23rd DAVIC Meeting, Portland Oregon, 18-22 January 1999.

Press Release

 

 

 

DAVIC shows its innovating power by publishing the world’s first high-level IP specifications

The Digital Audio-Visual Council (DAVIC), began this last year of the century successfully by releasing the first in a series of IP based specifications. This revolutionary step towards a complete DAVIC Intranet was the result of joint efforts of its members before and during the 23rd DAVIC meeting, in Portland Oregon, 18-22 January 1999.

Unique

DAVIC is a global standardisation body which specifies open end-to-end systems for interactive multimedia services. Its 157 organisation members represent the relevant industry players: content providers, service providers, broadcasters, telcos, consumer electronic manufacturers, computer manufacturers and IP-companies. Jointly they address all layers of the service chain, from physical modulation schemes to programming interfaces for standardised applications. This broad co-operation is unique and ensures a world-wide basis for agreed specifications.

DAVIC has already released the world’s first specifications for broadband interactive audio-visual services and digital broadcasting. The broadcasting industry has implemented these specifications successfully, resulting in the availability of DAVIC compliant settop-boxes on the market today, and the start of operational DAVIC compliant digital broadcast services.

The DAVIC Intranet

The key focus areas of the agreed DAVIC 1.5 specifications are TV Anywhere/TV Anytime systems. TV Anywhere means that we can e.g. watch our favourite television programs even when we are travelling on the other side of the world. With a TV Anytime system we can store a program on our available storage media and watch it when it suits us best. Even programs which are broadcast days or a week later, can be stored in this way. Another example of TV Anytime is the possibility to pause a program we are watching in real-time, e.g. to put the kids to bed, and then resume as soon as they have fallen asleep.

These are only examples which show how DAVIC’s current IP-direction will open up new horizons for both industry and consumers throughout the world in the near future.

In the coming months the specifications will be completed and refined. This will occur at the next DAVIC meeting - in April in Hamamatsu, Japan. At the June meeting in Poitiers-Futuroscope, France, DAVIC will approve the TV Anytime/Anywhere work by issuing the DAVIC 1.5 specifications on CD-ROM.

Applications

A major achievement of the Portland meeting was the finalisation of the work on the TV Anytime/Anywhere application scenario. These applications are not only supported by the new DAVIC 1.5 Intranet, but also by QoS-guaranteed 1.4 networks, for which DAVIC issued the specifications during the previous meeting.

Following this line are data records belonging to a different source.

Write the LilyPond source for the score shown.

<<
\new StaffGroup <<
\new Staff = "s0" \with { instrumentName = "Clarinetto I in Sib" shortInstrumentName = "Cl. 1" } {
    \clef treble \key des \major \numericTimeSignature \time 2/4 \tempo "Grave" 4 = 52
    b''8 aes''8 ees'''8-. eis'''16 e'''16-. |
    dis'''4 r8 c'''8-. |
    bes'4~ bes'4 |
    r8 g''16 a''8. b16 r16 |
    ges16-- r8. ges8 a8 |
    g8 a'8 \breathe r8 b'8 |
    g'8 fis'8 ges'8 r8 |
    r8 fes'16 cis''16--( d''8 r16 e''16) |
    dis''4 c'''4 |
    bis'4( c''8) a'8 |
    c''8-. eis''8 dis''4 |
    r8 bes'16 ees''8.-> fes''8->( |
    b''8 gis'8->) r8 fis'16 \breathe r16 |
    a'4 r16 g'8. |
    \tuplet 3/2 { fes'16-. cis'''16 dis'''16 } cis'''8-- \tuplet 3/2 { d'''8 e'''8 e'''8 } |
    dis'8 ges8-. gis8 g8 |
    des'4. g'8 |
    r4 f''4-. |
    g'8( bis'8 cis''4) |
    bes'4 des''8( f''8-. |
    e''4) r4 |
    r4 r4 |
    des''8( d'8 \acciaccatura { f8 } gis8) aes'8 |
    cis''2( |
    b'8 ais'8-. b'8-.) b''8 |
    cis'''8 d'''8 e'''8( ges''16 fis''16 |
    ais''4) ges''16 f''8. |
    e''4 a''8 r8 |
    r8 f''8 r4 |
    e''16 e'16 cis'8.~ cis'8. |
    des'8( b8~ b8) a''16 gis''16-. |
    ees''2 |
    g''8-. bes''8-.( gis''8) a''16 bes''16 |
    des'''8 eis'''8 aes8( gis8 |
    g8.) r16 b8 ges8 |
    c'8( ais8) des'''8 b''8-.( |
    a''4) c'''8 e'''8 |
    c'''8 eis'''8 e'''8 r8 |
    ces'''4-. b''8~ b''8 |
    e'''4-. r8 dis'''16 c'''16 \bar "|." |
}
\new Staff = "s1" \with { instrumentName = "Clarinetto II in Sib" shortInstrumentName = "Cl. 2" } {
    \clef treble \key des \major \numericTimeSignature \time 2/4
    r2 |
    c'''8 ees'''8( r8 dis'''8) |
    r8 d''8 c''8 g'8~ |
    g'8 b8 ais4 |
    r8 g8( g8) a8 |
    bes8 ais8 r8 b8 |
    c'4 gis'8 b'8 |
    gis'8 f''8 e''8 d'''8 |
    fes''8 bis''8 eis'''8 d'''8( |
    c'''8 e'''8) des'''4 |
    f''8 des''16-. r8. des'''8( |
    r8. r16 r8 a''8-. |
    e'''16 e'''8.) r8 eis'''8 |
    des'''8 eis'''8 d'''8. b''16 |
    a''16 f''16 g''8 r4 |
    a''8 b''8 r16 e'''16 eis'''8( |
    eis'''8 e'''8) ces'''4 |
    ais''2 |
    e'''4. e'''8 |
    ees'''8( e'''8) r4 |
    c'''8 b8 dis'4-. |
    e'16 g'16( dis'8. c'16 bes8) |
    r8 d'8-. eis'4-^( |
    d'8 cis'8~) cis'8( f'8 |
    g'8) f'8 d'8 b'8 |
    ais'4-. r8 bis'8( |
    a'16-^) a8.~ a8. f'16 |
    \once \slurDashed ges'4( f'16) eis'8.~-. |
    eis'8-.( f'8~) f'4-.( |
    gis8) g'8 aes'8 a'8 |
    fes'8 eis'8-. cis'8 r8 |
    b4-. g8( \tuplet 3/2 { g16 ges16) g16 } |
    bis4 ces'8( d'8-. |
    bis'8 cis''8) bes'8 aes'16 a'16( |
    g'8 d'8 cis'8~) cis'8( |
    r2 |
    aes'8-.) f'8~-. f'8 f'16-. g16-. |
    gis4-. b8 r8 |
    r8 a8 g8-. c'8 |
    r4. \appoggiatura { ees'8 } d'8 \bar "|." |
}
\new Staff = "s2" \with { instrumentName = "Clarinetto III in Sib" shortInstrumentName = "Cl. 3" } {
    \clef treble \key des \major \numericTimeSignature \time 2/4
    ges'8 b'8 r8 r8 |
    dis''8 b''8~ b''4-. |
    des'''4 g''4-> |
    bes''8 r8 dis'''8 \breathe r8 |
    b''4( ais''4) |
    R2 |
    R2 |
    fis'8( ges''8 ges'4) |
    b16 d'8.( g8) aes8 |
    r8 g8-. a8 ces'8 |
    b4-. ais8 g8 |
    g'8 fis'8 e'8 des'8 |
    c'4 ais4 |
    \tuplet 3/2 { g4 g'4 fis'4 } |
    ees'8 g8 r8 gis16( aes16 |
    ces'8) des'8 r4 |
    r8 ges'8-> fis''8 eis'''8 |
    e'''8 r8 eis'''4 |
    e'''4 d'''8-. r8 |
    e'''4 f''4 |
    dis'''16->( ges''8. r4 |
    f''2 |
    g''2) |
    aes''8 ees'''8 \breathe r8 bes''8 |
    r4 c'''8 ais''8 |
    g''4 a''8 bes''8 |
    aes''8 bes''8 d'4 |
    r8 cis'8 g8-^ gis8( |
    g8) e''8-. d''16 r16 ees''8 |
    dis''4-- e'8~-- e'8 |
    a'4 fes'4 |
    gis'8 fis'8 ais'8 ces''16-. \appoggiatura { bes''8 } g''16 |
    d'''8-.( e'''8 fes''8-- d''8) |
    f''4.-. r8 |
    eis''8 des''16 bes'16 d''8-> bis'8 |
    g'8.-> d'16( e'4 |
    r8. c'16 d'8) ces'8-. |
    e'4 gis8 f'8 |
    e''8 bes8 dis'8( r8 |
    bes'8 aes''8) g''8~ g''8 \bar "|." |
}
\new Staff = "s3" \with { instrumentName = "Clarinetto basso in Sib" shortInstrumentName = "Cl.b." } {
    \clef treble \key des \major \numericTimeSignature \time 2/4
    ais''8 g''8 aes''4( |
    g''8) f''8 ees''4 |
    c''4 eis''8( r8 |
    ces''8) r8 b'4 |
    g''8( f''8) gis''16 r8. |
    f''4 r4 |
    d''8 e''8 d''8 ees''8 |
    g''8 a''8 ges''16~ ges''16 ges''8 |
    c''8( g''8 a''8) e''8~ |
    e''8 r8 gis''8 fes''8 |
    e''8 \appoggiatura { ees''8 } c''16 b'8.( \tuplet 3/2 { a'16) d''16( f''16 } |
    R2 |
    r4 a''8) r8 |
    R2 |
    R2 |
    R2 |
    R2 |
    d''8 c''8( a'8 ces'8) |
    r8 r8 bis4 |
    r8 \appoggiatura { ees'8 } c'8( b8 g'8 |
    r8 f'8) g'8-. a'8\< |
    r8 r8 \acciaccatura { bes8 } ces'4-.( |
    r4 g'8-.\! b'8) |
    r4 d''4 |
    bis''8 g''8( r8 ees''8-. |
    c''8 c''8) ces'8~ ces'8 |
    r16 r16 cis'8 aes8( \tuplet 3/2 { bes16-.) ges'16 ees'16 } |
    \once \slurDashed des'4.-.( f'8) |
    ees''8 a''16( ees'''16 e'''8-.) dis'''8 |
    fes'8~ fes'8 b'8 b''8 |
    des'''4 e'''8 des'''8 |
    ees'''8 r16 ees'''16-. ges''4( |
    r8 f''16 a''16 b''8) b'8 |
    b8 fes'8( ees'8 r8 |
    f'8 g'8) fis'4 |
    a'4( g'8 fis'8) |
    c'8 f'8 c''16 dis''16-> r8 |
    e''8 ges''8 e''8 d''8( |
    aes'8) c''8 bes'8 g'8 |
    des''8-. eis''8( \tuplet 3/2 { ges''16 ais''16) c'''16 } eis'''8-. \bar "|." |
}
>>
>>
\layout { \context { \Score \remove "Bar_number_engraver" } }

The DAVIC 1.5 Intranet architecture is built upon a standard IP network architecture. In order to support the TV Anytime/Anywhere scenarios on the Intranet, DAVIC added, among other things, network and control protocols. The following applications are currently supported in the DAVIC 1.5 Intranet architecture protocol suite:

To enable these applications the DAVIC Intranet architecture supports the (optional) use of RSVP for reservation of resources, the mandated use of IP Multicasting tools, of real-time transport protocols and of control protocols to enable local storage of audio-visual streams.

In short, the list of new specifications of DAVIC 1.5 includes, among other things:

Service/system descriptions and tools for TV Anytime/Anywhere:

System specifications for the DAVIC Intranet:

New tools for existing systems:

Future direction

DAVIC’s mandate to its Strategic Planning Advisory Committee (SPAC) is to submit proposals for new work items - systems and tools - to be included in the DAVIC specifications. The current SPAC, led by Arian Koster of KPN (Netherlands), presented their workplan for 1999 in Portland. Key issues are:

The TV Anytime/Anywhere scenarios provide tools for users to select and locate content in a space-time world, but not to communicate with the content provider or with other users. DAVIC should include tools with which users can reply and, where possible, contribute to the content provider. This new feature is called Talk-back TV. In addition, users should be able to communicate with eachother, e.g. to share the experience of consuming the content, known as Talk-together TV.

At the next DAVIC meeting - in April, Hamamatsu, Japan - a Call for Proposals for these new items will be issued. All relevant industrial players, member or non-member, are strongly encouraged to meet the challenge to contribute ideas and technologies in order to realise these ambitious innovations.

It’s DAVIC’s, so it works

DAVIC owes its unique place in the world of standardisation to two features. Firstly, DAVIC relies on the support of a large number of industry players from all over the world, who contribute to this standardisation work with great enthusiasm. Secondly, DAVIC specifies all elements of the entire service chain, from protocols to user interfaces and security.

These DAVIC-features assure users throughout the world that their audio-visual and interactive systems and applications will interoperate and interconnect easily.

As a result of this recognition, a process to promote the first series of DAVIC specifications (DAVIC 1.3) into an official international standard (within ISO-IEC) is ongoing and expected to be concluded around the June meeting.